From the Typewriter to the Modern Keyboard
The traditional layouts for computer keyboards were invented to overcome the technical problems of the first typewriters. Frequently used keys would jam if they were placed too close to each other. As a result, the QWERTY and AZERTY keyboards were invented at the end of the 19th century.
Ergonomics: The Basis of the Dvorak Keyboard
At the beginning of the 1930s, American researchers August Dvorak and William Dealey decided to create a more ergonomic alternative to the QWERTY keyboard. They place the comfort of the user at the centre of their work. The Dvorak layout (Dvorak Simplified Keyboard or DSK) was born and was then adapted for languages other than English.
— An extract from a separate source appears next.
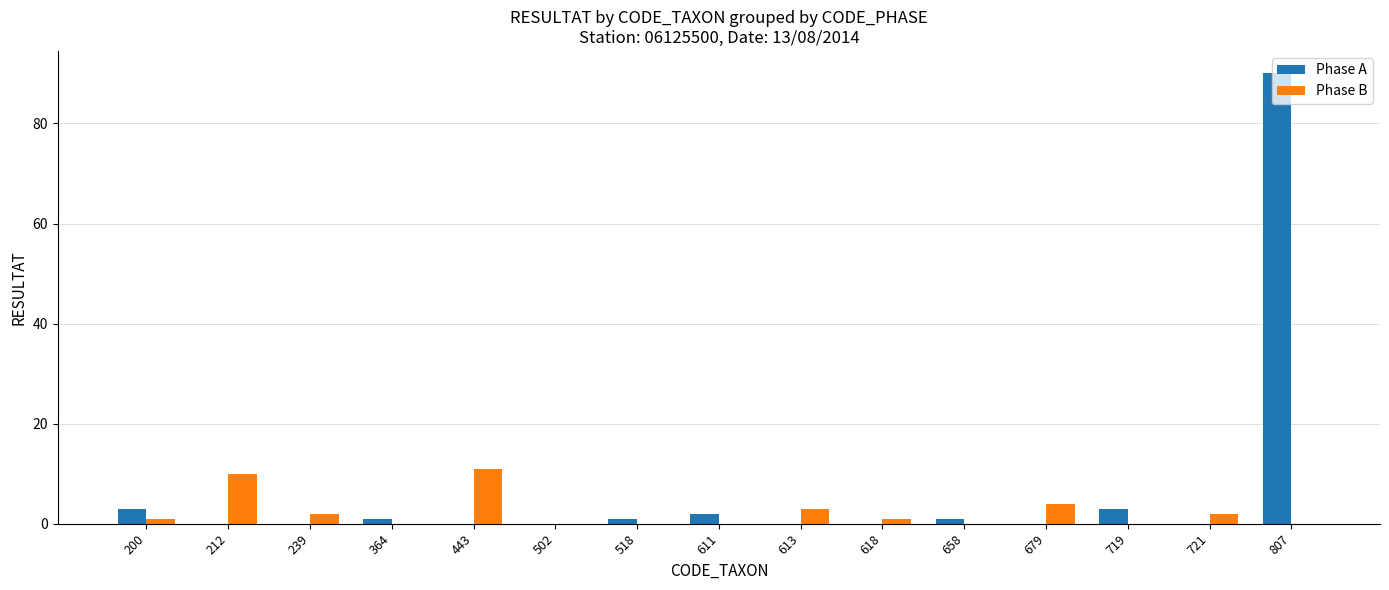

What is the sum of the Phase B values at 443 and 807?

11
Unlike other keyboard layouts, the Dvorak keyboard gets its name from one of its inventors instead of from its top row of characters.
The Principles of the Dvorak Keyboard
The Dvorak layout aims to reduce finger and hand motion in order to increase the user’s typing speed and to reduce the risk of repetitive strain injuries. The layout is based on several principles:
• Equal distribution of the keys between the areas covered by the two hands • Alternating the typing load between the two hands • Greater use of the home row
Why Did the Dvorak Keyboard Not Replace the QWERTY Keyboard?
While the Dvorak layout seems to have many advantages, it never succeeded in displacing the QWERTY keyboard. Studies have shown only a slight increase in the typing speed of users who switch from QWERTY to Dvorak. This negligible increase might partly explain the lack of interest in the keyboard layout.
Also, acquiring a new typing method can take weeks, even months, which puts off many potential users. Also, most available typing programs are based on the QWERTY, QWERTZ and AZERTY keyboards.